Inkunabeln

Zum Bestand der HLB zählen 431 Inkunabeln, d.h. Drucke aus der Zeit zwischen Erfindung des Buchdrucks mit beweglichen Lettern durch Johannes Gutenberg bis zum Jahr 1500 einschließlich.

Schatzbehalter

Der Bestand ist bislang nur unzureichend durch den alten Kapselkatalog am Standort Heinrich-von-Bibra-Platz erschlossen. Die Online-Recherche ist über den Incunabula Short Title Catalogue (ISTC), der bei der British Library in London geführt wird, möglich. Diese Aufnahmen enthalten den Verfasser, den Titel, den Erscheinungsvermerk, das Format, sämtliche in der Beschreibung von Inkunabeln üblichen Referenzen sowie evtl. Reproduktionen – Microfiches, Mikrofilme und seit einiger Zeit auch Digitalisate. Die Besitznachweise werden getrennt nach Ländern aufgeführt, aber um die entsprechende Signatur zu erhalten, muss jeweils vor Ort im Kapselkatalog recherchiert werden. 58 Inkunabeln finden sich im Gesamtkatalog der Wiegendrucke. Eine Katalogisierung und wissenschaftliche Beschreibung des Bestandes steht noch aus.

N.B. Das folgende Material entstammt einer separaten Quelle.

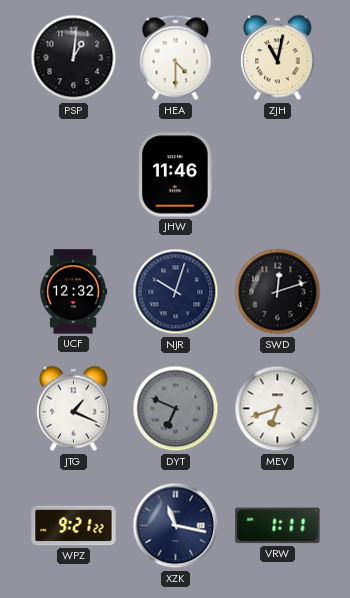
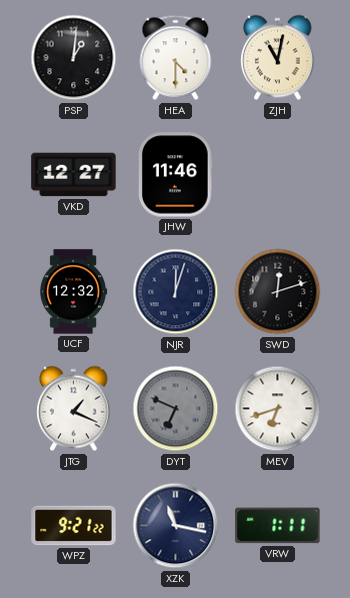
VKD: none -> 12:27
NJR: 10:03 -> 12:03
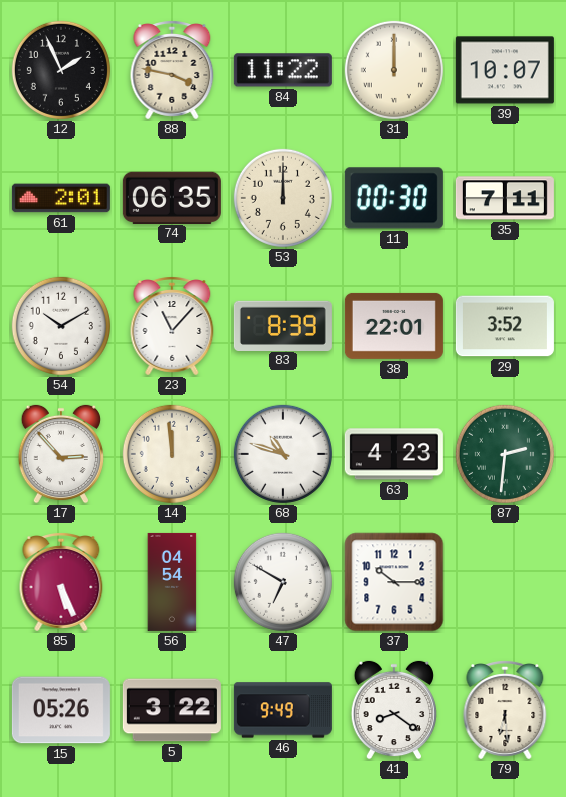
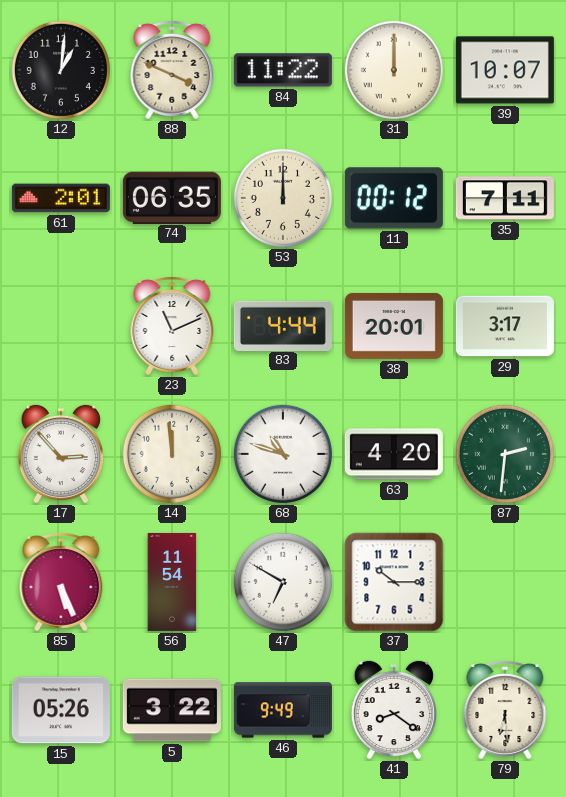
12: 1:56 -> 1:01
88: 3:47 -> 3:49
11: 00:30 -> 00:12
54: 10:10 -> none
23: 11:07 -> 11:11
83: 8:39 -> 4:44
38: 22:01 -> 20:01
29: 3:52 -> 3:17
63: 4:23 -> 4:20
56: 04:54 -> 11:54
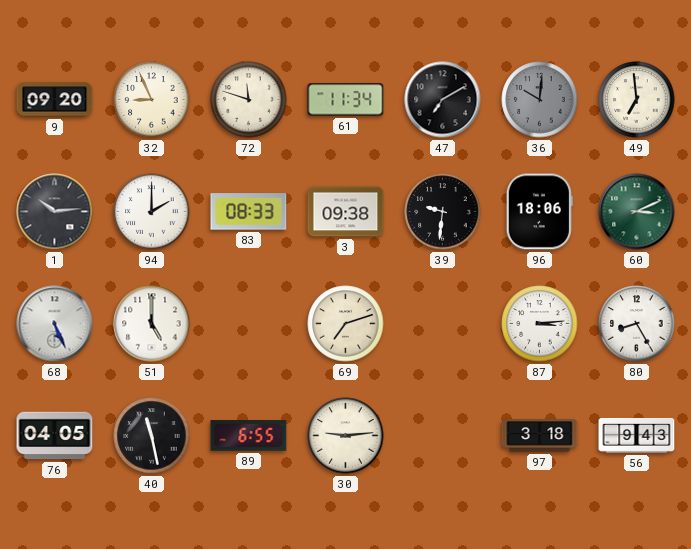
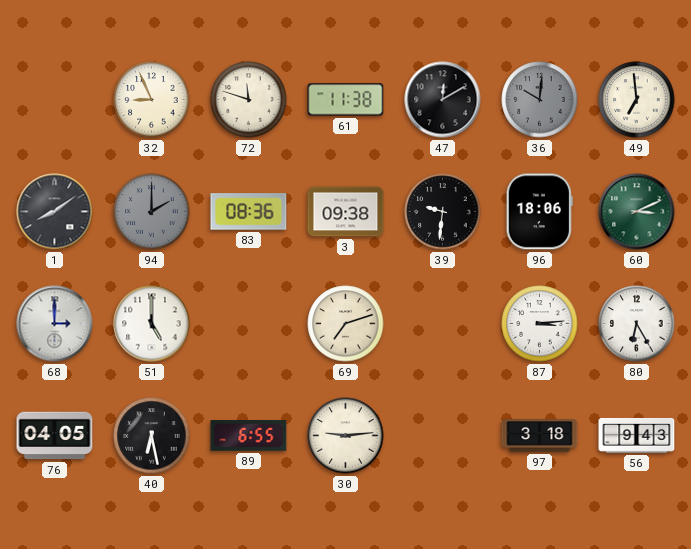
9: 09:20 -> none
61: 11:34 -> 11:38
47: 7:10 -> 12:10
1: 10:14 -> 8:09
94 dial: white -> grey
83: 08:33 -> 08:36
68: 5:26 -> 3:00
80: 8:25 -> 6:25
40: 11:28 -> 6:28
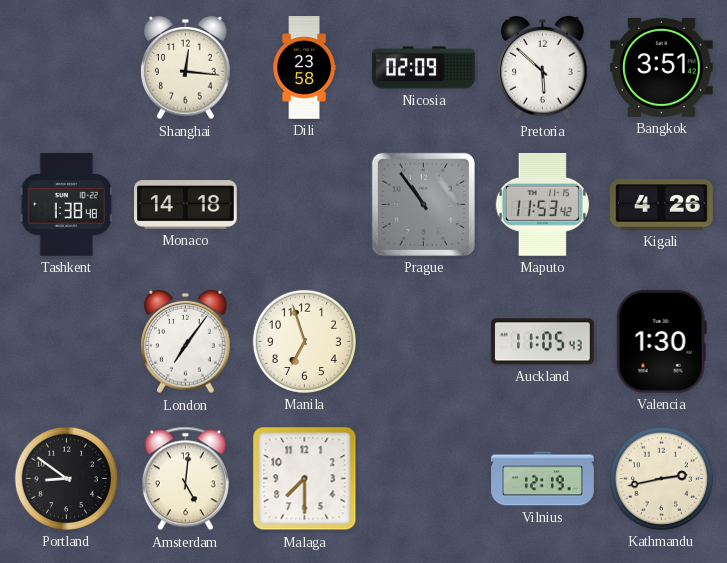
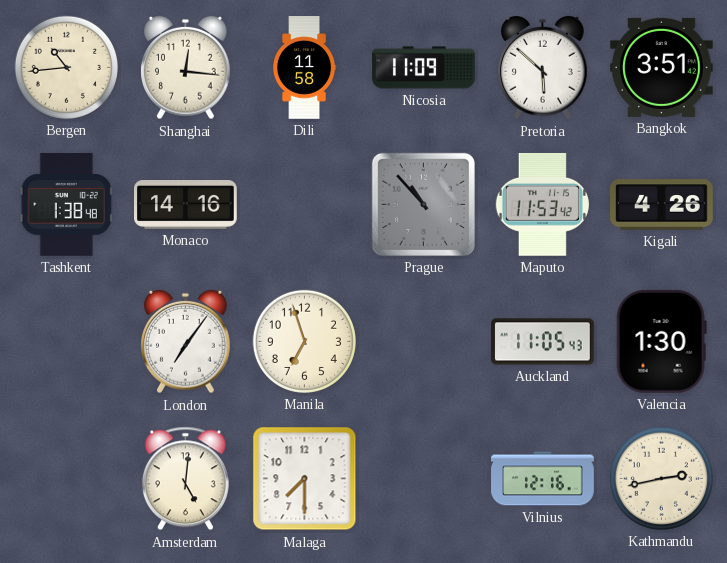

Einen Überblick gibt: Riethmüller, Marianne: "…nach Durchsicht der Fragmente-Kiste ist von Teilen des catholicon nichts festzustellen" – die Inkunabelsammlung der Hochschul- und Landesbibliothek Fulda, in:

"Der Weise lese und erweitere sein Wissen". Beiträge zu Geschichte und Theologie. Festgabe für Berthold Jäger zum 65. Geburtstag, hg. von Thomas Heiler, Freiburg i. Br. 2013, S. 246-258
Signatur: Fuld 49/74/700 (18)

Nutzung:
Die Benutzung von Inkunabeln ist nur nach rechtzeitiger schriftlicher Terminvereinbarung möglich.